Slashdot Mirror


Oracle To Pay Google $1 Million For Lawyer Fees In Failed Patent Case

eldavojohn writes "You may recall the news that Google would not be paying Oracle for Oracle's intellectual property claims against the search giant. Instead, Google requested $4.03 million for lawyer fees in the case. The judge denied some $2.9 million of those fees and instead settled on $1.13 million as an appropriate number for legal costs. Although this is relative peanuts to the two giants, Groklaw breaks the ruling down into more minute detail for anyone curious on what risks and repercussions are involved with patent trolling."

4 of 97 comments (clear)

  1. Larry, who's your daddy? by Pecisk · · Score: 5, Funny

    Google, Larry, Google.

    --
    user@ubuntubox:~$ stfu This server is going down for shutdown NOW!
  2. Uncanny How FloMu Was Right! by Freshly+Exhumed · · Score: 5, Funny

    Florian Mueller predicted this perfectly except that the other side won.

    --
    I deny that I have not avoided attaining the opposite of that which I do not want.
    1. Re:Uncanny How FloMu Was Right! by icebike · · Score: 5, Informative

      Yes, its amazing just how many bloggers are running away from their predictions:

      It's all but said and done that Oracle is going to have some kind of pay day. During a court hearing last July, Judge Alsup admitted that Google is definitely going to pay up "probably in the millions, maybe in the billions" at some point.
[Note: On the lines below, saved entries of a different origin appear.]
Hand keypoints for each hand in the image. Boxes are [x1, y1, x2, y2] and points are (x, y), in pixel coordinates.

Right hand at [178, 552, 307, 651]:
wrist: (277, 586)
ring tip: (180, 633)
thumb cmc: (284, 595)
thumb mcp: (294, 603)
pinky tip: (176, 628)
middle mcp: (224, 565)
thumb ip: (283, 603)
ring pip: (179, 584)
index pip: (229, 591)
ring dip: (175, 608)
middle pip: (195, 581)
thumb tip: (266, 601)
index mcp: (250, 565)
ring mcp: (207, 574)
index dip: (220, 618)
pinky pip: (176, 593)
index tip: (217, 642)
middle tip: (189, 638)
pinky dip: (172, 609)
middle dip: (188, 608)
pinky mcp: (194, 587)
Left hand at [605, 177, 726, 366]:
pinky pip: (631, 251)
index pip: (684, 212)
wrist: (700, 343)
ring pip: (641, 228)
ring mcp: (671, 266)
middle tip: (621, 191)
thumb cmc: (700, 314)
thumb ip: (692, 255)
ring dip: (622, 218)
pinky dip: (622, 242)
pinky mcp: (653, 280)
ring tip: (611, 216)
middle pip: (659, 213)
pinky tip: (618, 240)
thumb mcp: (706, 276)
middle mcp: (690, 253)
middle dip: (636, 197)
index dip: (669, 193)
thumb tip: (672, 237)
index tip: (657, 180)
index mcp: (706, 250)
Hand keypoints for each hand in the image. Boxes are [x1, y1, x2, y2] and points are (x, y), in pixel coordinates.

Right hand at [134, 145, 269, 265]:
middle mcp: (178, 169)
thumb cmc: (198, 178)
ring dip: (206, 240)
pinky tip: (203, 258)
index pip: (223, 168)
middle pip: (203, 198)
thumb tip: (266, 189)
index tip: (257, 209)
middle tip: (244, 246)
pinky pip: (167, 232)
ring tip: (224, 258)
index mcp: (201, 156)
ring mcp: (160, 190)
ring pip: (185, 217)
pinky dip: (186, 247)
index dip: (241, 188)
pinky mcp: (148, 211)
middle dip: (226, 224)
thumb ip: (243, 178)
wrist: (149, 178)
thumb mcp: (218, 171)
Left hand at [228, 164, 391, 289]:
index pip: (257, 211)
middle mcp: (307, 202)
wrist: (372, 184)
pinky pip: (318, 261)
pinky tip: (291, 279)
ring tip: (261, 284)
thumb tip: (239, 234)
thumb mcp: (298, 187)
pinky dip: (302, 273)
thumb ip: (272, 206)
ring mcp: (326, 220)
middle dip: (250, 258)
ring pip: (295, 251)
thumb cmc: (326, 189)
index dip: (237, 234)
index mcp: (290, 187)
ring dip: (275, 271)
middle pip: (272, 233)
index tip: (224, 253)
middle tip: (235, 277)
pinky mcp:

      Rachel King April 16, 2012.

      SF Gate, on the other hand pretty much predicted this outcome just 9 days later on April 25, 2012:

      The remarkable thing is that, when the dust settles, five of the seven patents Oracle claimed that Google violated will likely be overturned because Google forced the patent office to take a second look. ...
      If only two of Oracle's patents hold up on review, that means the patent office got it right less than 30 percent of the time, an average we have every reason to believe is representative of the entire sector's patents. In fact, software patent holders lose nearly 90 percent of the time in litigation, Stanford law Professor Mark Lemley found in a research paper published last year.
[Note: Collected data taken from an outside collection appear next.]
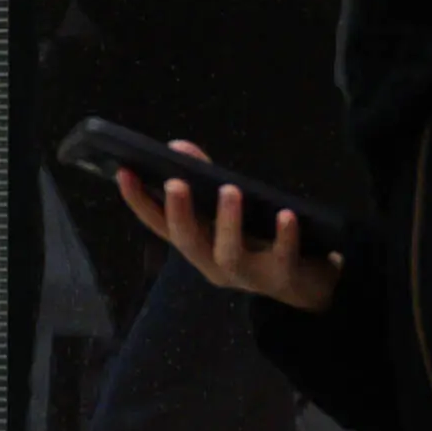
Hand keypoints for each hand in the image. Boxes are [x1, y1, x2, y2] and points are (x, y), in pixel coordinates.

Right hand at [117, 141, 343, 310]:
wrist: (308, 283)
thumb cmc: (262, 240)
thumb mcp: (231, 212)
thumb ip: (206, 178)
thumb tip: (178, 147)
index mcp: (199, 245)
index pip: (159, 225)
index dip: (138, 201)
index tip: (123, 172)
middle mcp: (215, 264)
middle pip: (189, 242)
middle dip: (179, 213)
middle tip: (175, 182)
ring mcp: (248, 275)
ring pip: (230, 253)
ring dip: (228, 222)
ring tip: (229, 190)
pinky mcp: (283, 277)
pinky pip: (283, 258)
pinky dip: (284, 236)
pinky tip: (286, 215)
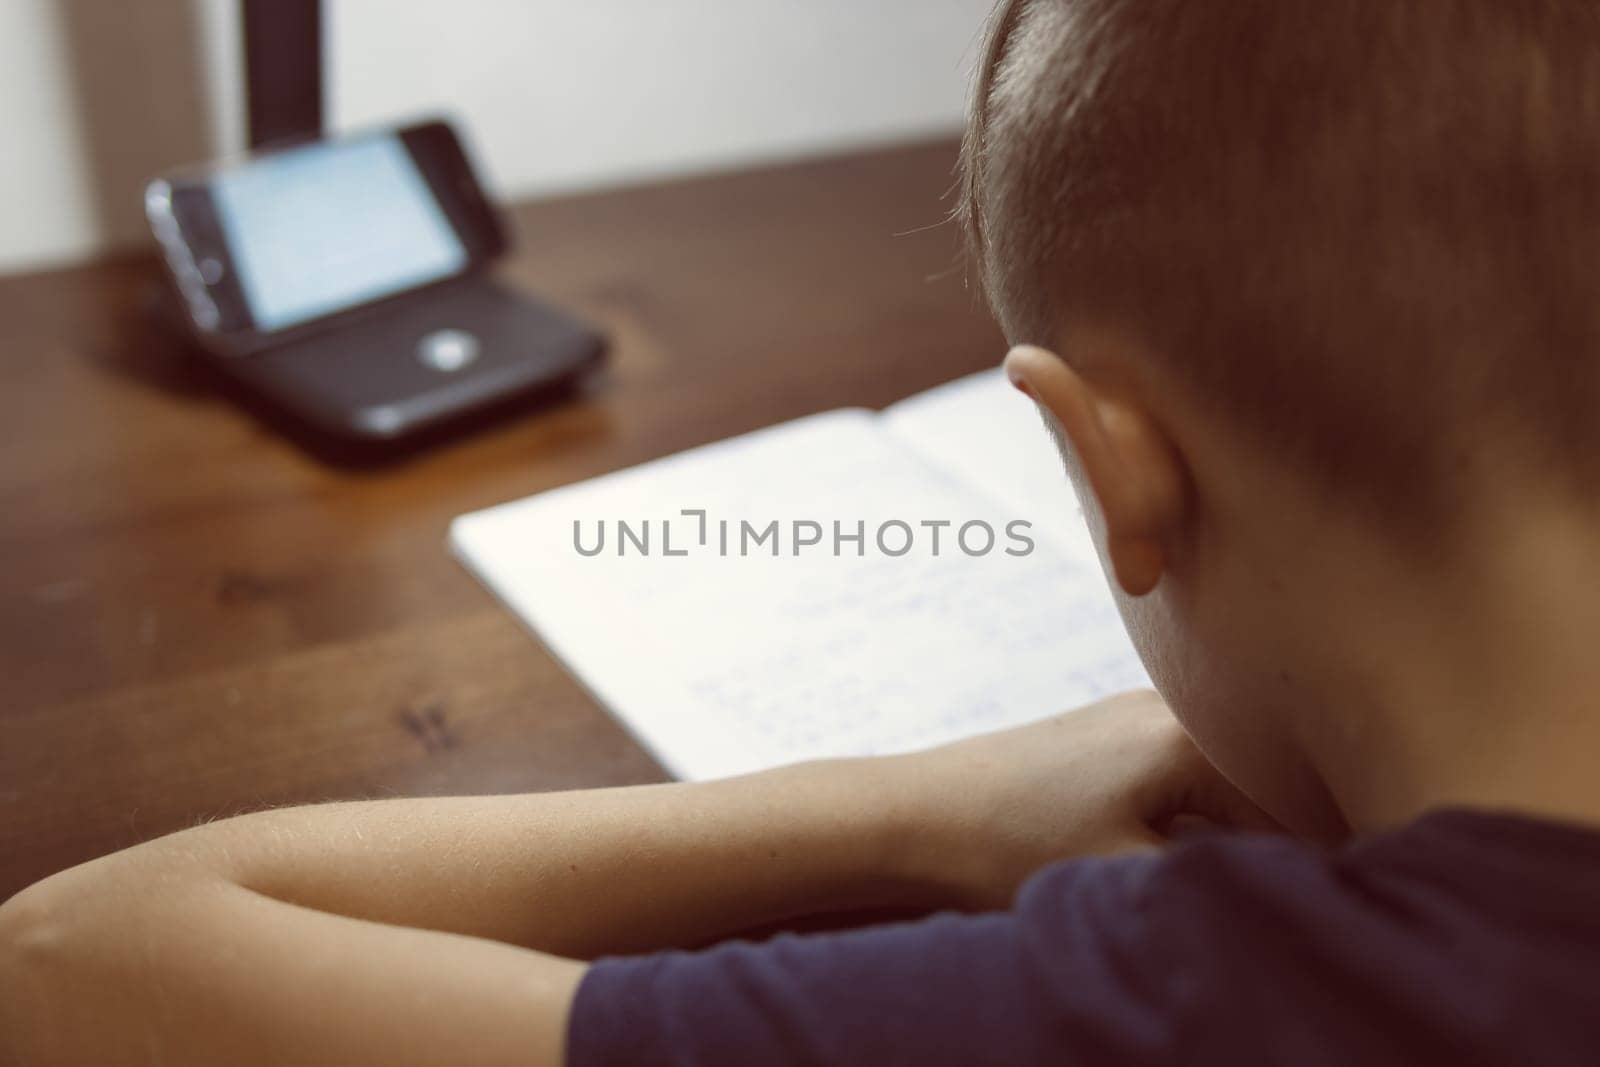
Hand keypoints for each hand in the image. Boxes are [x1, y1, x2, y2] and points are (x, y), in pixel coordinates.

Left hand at [883, 690, 1281, 908]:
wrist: (909, 815)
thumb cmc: (1009, 847)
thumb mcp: (1125, 878)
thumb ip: (1217, 885)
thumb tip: (1288, 887)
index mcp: (1190, 735)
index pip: (1295, 812)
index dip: (1307, 867)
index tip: (1301, 905)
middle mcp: (1171, 707)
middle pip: (1260, 788)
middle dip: (1264, 847)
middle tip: (1238, 894)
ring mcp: (1135, 712)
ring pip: (1218, 784)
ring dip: (1221, 835)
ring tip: (1191, 878)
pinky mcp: (1105, 733)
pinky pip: (1178, 777)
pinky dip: (1184, 819)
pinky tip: (1156, 854)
      The courts would do best if they just struck down software patents again, as they have done three times in the past.
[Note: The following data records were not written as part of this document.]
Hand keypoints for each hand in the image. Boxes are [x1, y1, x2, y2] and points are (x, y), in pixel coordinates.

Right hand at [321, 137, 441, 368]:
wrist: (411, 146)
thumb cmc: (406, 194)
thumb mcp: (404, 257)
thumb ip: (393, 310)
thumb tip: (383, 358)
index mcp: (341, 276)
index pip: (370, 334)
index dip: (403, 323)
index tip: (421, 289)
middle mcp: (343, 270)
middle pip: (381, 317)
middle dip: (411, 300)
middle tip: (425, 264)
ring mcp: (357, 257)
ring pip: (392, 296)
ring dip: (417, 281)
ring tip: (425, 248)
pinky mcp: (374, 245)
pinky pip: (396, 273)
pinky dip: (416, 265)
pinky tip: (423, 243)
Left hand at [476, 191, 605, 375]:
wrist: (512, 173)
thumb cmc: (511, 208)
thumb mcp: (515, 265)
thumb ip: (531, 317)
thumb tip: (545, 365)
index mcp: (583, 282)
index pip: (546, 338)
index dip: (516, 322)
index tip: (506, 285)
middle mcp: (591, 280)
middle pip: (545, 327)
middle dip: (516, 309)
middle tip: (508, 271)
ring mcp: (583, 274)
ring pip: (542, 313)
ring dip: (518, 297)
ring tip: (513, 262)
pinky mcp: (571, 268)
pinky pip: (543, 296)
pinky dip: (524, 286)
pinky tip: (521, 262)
      Even the output from software should not be patentable (slide to unlock).

      --
      Sig Battery depleted. Reverting to safe mode.
  3. Re:Patents by icebike · · Score: 5, Informative

    Ah, no.
    The process from beginning to nearly the end was about patents. Google ended up getting virtually all of them invalidated, and Oracle tried to fall back on copyright.
    Go read Groklaw:

    Oracle initially alleged infringement of seven patents and 132 claims but each claim ultimately was either dismissed with prejudice or found to be non-infringed by the jury. ... Oracle’s first damages report barely mentioned copyright claims), ... but instead fell back on an overreaching (albeit somewhat novel) theory of copyright infringement for its own financial interests late in litigation.

    --
    Sig Battery depleted. Reverting to safe mode.